● **What to produce**
List, from the lines below, each one with "input" in it.

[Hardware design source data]
----------------

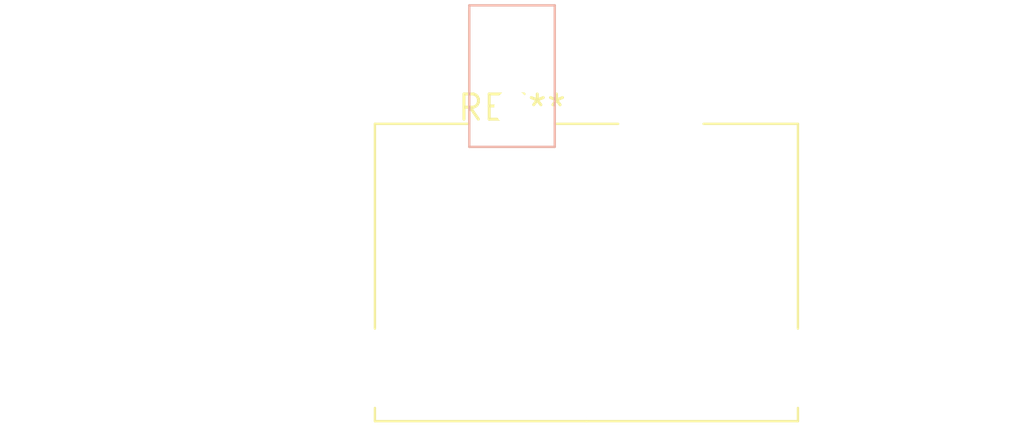
<source format=kicad_pcb>
(kicad_pcb (version 20240108) (generator pcbnew)

  (general
    (thickness 1.6)
  )

  (paper "A4")
  (layers
    (0 "F.Cu" signal)
    (31 "B.Cu" signal)
    (32 "B.Adhes" user "B.Adhesive")
    (33 "F.Adhes" user "F.Adhesive")
    (34 "B.Paste" user)
    (35 "F.Paste" user)
    (36 "B.SilkS" user "B.Silkscreen")
    (37 "F.SilkS" user "F.Silkscreen")
    (38 "B.Mask" user)
    (39 "F.Mask" user)
    (40 "Dwgs.User" user "User.Drawings")
    (41 "Cmts.User" user "User.Comments")
    (42 "Eco1.User" user "User.Eco1")
    (43 "Eco2.User" user "User.Eco2")
    (44 "Edge.Cuts" user)
    (45 "Margin" user)
    (46 "B.CrtYd" user "B.Courtyard")
    (47 "F.CrtYd" user "F.Courtyard")
    (48 "B.Fab" user)
    (49 "F.Fab" user)
    (50 "User.1" user)
    (51 "User.2" user)
    (52 "User.3" user)
    (53 "User.4" user)
    (54 "User.5" user)
    (55 "User.6" user)
    (56 "User.7" user)
    (57 "User.8" user)
    (58 "User.9" user)
  )

  (setup
    (pad_to_mask_clearance 0)
    (pcbplotparams
      (layerselection 0x00010fc_ffffffff)
      (plot_on_all_layers_selection 0x0000000_00000000)
      (disableapertmacros false)
      (usegerberextensions false)
      (usegerberattributes false)
      (usegerberadvancedattributes false)
      (creategerberjobfile false)
      (dashed_line_dash_ratio 12.000000)
      (dashed_line_gap_ratio 3.000000)
      (svgprecision 4)
      (plotframeref false)
      (viasonmask false)
      (mode 1)
      (useauxorigin false)
      (hpglpennumber 1)
      (hpglpenspeed 20)
      (hpglpendiameter 15.000000)
      (dxfpolygonmode false)
      (dxfimperialunits false)
      (dxfusepcbnewfont false)
      (psnegative false)
      (psa4output false)
      (plotreference false)
      (plotvalue false)
      (plotinvisibletext false)
      (sketchpadsonfab false)
      (subtractmaskfromsilk false)
      (outputformat 1)
      (mirror false)
      (drillshape 1)
      (scaleselection 1)
      (outputdirectory "")
    )
  )

  (net 0 "")

  (footprint "Molex_Sabre_43160-1102_1x02_P7.49mm_Horizontal" (layer "F.Cu") (at 0 0))

)

</source>
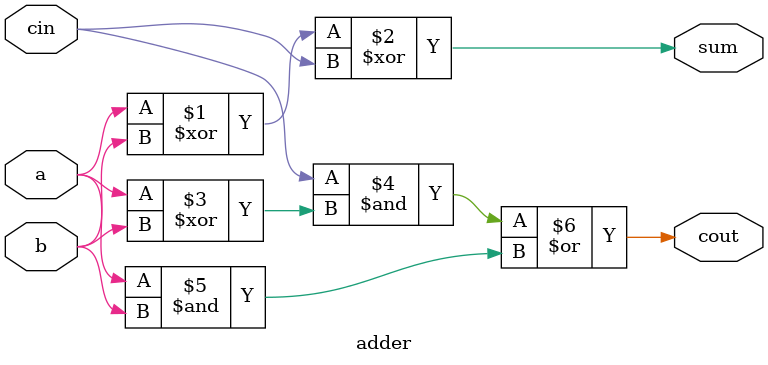
<source format=v>
module adder(
    input a,
    input b,
    input cin,
    output sum,
    output cout
);

assign sum = a ^ b ^ cin;
assign cout = cin & (a ^ b) | a & b;

endmodule


</source>
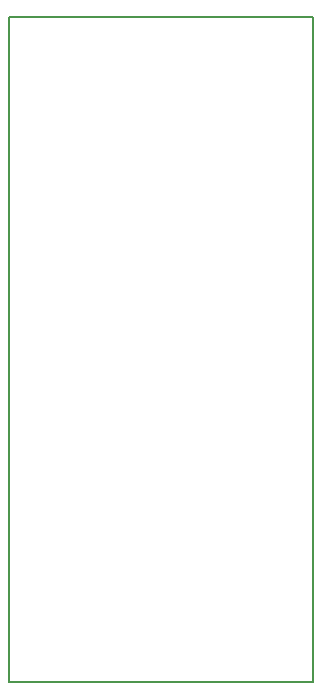
<source format=gko>
%TF.GenerationSoftware,KiCad,Pcbnew,4.0.7*%
%TF.CreationDate,2017-11-16T22:09:06+08:00*%
%TF.ProjectId,nixie_tube,6E697869655F747562652E6B69636164,rev?*%
%TF.FileFunction,Profile,NP*%
%FSLAX46Y46*%
G04 Gerber Fmt 4.6, Leading zero omitted, Abs format (unit mm)*
G04 Created by KiCad (PCBNEW 4.0.7) date 11/16/17 22:09:06*
%MOMM*%
%LPD*%
G01*
G04 APERTURE LIST*
%ADD10C,0.100000*%
%ADD11C,0.150000*%
G04 APERTURE END LIST*
D10*
D11*
X25750000Y-56300000D02*
X0Y-56300000D01*
X25750000Y-54700000D02*
X25750000Y-56300000D01*
X25750000Y-54700000D02*
X25750000Y-51700000D01*
X0Y-56300000D02*
X0Y-51700000D01*
X23250000Y0D02*
X25750000Y0D01*
X25750000Y-47700000D02*
X25750000Y-51700000D01*
X0Y-47700000D02*
X0Y-51700000D01*
X23250000Y0D02*
X0Y0D01*
X25750000Y-47700000D02*
X25750000Y0D01*
X0Y0D02*
X0Y-47700000D01*
M02*

</source>
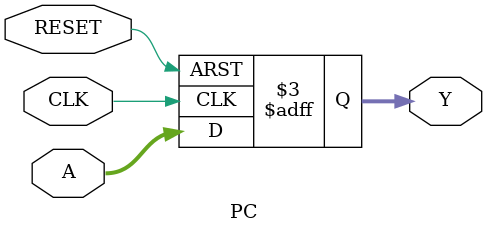
<source format=v>
`timescale 1ns / 1ps
module PC(
    input [7:0] A,
	 input RESET,
	 input CLK,
    output reg [7:0] Y
    );
	
	always @(posedge CLK or posedge RESET) begin
		if(RESET == 1) Y <= 8'b00000000;
		else Y <= A;
	end
	

endmodule

</source>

----------------

● **Answer box**
    input a,
    input b,
    input cin,
    input [7:0] A,
	 input RESET,
	 input CLK,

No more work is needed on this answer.